Stated exercise A »
Show every line of the entries below that contains the word "dark", treating uppercase and lowercase as different.

Extract to read »
>> begin

How to Optimize a Deep Learning Model for faster Inference?

deep learning Apr 21, 2021
Is there a way to optimize a Deep Learning model for inference? What are the processes? Is it doable easily? Or only an expert secret?

In Deep Learning, an inference is the forward propagation process that, given an input, gets the output.
For example, the classification of a 3D Point Cloud can determine the class, and the regression can retrieve the Bounding Box coordinates of obstacles in an image.

inference from a 3D Point Cloud

Knowing the inference time in advance can help you design a model that will perform better, and be optimized for inference.
For example, we can replace a standard convolution with a separable convolution, reducing the number of computations. We can also prune, quantize, or freeze a model.
These optimization techniques can save seconds in inference time, and drastically change the output.

Here's the general process that we'll look at in this article.

  1. How to calculate the inference time of a model?
  2. FLOPs, FLOPS, and MACs
  3. Calculating the FLOPs of a model
  4. Calculating the inference time
  5. How to optimize a model for better performance?
  6. Reducing the Number of Operations
  7. Reducing the Model Size

How to calculate the inference time of a model?

In order to understand how to optimize a Neural Network, we must have a metric. That metric will be the inference time.

The inference time is how long is takes for a forward propagation. To get the number of Frames per Second, we divide 1/inference time.

In order to measure this time, we must understand 3 ideas: FLOPs, FLOPS, and MACs.


To measure inference time for a model, we can calculate the total number of computations the model will have to perform.
This is where we mention the term FLOP, or Floating Point Operation.

>> end

Provided entries »
>> begin

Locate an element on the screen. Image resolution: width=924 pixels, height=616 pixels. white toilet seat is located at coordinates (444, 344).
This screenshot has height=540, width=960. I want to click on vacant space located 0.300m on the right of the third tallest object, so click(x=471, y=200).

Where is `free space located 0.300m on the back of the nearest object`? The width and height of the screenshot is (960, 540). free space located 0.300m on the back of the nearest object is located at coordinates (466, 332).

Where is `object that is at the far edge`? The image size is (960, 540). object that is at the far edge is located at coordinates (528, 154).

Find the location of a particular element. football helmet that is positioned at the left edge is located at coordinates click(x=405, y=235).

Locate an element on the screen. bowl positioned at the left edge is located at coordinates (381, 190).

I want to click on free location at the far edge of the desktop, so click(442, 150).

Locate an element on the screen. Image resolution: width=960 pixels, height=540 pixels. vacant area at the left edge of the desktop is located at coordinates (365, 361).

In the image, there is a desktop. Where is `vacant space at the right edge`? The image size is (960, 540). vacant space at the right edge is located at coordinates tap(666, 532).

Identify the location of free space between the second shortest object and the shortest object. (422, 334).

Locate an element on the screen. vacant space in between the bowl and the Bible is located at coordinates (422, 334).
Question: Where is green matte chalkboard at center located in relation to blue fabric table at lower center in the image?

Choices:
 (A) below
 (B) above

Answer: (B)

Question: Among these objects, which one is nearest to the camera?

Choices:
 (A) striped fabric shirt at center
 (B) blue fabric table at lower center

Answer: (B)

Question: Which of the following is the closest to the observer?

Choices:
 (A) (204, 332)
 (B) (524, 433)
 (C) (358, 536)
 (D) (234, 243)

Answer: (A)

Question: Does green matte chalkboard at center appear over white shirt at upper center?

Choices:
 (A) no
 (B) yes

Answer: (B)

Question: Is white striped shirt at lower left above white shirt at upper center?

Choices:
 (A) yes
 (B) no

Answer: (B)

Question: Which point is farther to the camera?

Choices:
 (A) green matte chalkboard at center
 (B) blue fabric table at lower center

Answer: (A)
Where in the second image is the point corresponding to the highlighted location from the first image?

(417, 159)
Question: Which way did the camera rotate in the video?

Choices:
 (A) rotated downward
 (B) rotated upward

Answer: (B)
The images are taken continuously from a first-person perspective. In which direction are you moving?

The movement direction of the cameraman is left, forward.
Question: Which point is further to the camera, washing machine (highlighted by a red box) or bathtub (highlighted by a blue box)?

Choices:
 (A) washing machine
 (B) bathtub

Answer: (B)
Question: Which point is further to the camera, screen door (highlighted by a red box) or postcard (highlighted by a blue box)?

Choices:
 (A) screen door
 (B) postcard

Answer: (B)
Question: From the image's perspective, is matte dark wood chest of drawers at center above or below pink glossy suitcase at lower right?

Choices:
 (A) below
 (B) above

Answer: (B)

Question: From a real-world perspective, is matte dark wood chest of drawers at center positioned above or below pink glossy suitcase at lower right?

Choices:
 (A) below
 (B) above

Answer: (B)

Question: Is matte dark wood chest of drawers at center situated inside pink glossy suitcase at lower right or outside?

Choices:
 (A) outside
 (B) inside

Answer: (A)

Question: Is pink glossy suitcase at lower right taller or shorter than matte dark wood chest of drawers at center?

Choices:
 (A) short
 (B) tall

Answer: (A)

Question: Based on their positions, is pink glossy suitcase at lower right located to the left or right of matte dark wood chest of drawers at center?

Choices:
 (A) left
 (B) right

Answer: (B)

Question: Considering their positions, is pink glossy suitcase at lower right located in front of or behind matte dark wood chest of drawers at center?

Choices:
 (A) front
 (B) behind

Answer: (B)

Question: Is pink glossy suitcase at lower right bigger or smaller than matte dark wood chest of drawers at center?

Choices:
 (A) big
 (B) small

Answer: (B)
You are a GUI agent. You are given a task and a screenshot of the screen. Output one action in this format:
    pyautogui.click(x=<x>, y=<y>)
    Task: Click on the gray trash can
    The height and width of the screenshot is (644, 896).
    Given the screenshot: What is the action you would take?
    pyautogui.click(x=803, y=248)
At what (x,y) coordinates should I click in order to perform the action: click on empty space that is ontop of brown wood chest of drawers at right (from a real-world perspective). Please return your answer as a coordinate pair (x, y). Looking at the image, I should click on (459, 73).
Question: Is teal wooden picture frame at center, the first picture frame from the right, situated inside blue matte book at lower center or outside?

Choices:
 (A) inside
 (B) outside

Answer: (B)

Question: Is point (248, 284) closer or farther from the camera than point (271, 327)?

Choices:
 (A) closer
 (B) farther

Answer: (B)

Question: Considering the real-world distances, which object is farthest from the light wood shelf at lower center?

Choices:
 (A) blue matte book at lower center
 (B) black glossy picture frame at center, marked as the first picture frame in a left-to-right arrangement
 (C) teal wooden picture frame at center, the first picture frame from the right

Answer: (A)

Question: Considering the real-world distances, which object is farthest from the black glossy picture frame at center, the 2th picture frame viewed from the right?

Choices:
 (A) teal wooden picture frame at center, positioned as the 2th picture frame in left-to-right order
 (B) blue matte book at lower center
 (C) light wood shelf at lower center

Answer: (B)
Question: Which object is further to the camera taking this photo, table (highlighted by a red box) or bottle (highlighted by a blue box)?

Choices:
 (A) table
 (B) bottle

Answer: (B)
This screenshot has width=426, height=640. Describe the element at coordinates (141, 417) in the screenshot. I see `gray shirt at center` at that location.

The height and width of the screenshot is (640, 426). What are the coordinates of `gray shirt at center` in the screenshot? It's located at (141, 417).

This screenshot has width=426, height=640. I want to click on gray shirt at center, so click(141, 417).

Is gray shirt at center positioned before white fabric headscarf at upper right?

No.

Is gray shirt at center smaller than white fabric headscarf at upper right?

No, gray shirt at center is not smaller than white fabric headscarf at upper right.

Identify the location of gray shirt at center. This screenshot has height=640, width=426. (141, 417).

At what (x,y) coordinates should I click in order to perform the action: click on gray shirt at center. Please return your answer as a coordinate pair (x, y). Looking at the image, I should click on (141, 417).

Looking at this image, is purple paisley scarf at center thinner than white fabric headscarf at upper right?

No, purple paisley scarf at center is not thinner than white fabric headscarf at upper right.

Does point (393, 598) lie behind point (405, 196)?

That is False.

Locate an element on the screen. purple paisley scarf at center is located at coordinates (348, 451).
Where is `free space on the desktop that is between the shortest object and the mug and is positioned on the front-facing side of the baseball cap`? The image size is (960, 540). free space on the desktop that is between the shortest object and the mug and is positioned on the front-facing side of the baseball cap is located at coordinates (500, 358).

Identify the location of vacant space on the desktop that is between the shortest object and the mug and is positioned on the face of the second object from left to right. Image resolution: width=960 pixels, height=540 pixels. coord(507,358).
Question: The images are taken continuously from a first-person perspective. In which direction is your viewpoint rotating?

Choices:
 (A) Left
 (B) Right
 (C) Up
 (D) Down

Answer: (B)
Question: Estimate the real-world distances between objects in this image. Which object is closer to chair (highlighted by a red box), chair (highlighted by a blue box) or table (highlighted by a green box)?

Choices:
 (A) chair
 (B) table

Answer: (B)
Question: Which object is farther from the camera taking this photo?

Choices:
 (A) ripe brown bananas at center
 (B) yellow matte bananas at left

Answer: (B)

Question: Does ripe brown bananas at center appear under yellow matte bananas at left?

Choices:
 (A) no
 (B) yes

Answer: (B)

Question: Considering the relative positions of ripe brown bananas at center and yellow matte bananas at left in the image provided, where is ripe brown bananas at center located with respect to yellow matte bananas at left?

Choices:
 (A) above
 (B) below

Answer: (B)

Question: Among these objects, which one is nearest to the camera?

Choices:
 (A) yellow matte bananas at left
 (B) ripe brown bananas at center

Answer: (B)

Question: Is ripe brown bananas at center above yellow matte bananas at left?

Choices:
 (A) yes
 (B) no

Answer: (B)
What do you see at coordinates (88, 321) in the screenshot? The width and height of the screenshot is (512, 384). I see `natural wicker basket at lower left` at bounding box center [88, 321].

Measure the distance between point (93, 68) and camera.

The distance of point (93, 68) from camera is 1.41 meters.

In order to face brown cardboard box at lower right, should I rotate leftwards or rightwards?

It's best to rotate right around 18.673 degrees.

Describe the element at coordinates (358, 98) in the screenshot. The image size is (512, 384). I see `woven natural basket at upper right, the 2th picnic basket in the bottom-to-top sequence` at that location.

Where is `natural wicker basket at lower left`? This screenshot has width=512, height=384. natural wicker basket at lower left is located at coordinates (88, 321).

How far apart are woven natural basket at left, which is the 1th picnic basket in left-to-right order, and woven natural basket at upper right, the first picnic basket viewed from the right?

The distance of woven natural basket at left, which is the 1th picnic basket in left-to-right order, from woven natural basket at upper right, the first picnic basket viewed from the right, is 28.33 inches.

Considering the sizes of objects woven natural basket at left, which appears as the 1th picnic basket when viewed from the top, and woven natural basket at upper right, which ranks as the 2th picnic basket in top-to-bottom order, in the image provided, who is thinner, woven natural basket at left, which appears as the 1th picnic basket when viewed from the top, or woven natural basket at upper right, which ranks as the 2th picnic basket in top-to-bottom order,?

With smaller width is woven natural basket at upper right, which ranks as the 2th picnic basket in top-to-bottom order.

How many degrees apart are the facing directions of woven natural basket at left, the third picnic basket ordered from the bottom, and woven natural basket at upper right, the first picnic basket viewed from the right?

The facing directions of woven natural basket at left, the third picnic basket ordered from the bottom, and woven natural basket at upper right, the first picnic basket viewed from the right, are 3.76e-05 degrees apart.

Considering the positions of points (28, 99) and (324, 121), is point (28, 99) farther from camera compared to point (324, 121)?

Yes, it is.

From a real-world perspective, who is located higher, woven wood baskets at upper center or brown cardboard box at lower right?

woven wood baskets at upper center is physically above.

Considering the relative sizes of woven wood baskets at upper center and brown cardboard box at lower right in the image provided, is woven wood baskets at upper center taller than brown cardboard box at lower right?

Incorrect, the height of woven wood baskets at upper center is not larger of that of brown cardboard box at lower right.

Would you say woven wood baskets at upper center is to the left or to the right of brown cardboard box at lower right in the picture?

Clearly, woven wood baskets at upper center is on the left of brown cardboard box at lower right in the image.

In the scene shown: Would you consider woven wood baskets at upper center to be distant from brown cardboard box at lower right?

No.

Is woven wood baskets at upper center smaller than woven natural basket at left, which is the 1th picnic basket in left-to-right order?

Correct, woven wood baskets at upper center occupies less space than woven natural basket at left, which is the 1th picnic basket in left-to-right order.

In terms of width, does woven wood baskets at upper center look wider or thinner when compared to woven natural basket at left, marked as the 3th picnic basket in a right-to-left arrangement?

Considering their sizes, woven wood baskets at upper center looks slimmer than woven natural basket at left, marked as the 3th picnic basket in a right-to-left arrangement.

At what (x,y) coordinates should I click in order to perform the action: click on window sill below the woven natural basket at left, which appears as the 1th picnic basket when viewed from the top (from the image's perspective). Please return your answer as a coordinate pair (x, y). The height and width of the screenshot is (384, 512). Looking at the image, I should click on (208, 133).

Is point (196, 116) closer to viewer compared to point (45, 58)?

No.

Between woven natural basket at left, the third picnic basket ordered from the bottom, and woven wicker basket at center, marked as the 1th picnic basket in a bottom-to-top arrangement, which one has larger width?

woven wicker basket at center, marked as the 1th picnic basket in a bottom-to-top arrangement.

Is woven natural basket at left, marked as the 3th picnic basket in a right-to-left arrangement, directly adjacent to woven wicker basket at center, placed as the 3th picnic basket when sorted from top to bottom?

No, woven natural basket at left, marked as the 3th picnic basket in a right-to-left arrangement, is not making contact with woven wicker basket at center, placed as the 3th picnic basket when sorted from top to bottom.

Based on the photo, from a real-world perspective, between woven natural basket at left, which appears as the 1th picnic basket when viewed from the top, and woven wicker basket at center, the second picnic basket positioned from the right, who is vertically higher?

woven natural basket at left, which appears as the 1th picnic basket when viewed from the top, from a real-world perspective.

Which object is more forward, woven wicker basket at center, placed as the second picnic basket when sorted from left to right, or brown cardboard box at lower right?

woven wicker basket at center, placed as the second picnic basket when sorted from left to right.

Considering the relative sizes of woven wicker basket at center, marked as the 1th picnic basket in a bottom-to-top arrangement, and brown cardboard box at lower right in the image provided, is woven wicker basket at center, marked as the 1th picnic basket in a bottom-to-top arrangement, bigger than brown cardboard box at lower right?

>> end

Stated exercise B »
In the article on optimizing deep learning models for inference, what does the term FLOP stand for?

Full output A »
Question: From the image's perspective, is matte dark wood chest of drawers at center above or below pink glossy suitcase at lower right?
Question: From a real-world perspective, is matte dark wood chest of drawers at center positioned above or below pink glossy suitcase at lower right?
Question: Is matte dark wood chest of drawers at center situated inside pink glossy suitcase at lower right or outside?
Question: Is pink glossy suitcase at lower right taller or shorter than matte dark wood chest of drawers at center?
Question: Based on their positions, is pink glossy suitcase at lower right located to the left or right of matte dark wood chest of drawers at center?
Question: Considering their positions, is pink glossy suitcase at lower right located in front of or behind matte dark wood chest of drawers at center?
Question: Is pink glossy suitcase at lower right bigger or smaller than matte dark wood chest of drawers at center?

Full output B »
Floating Point Operation.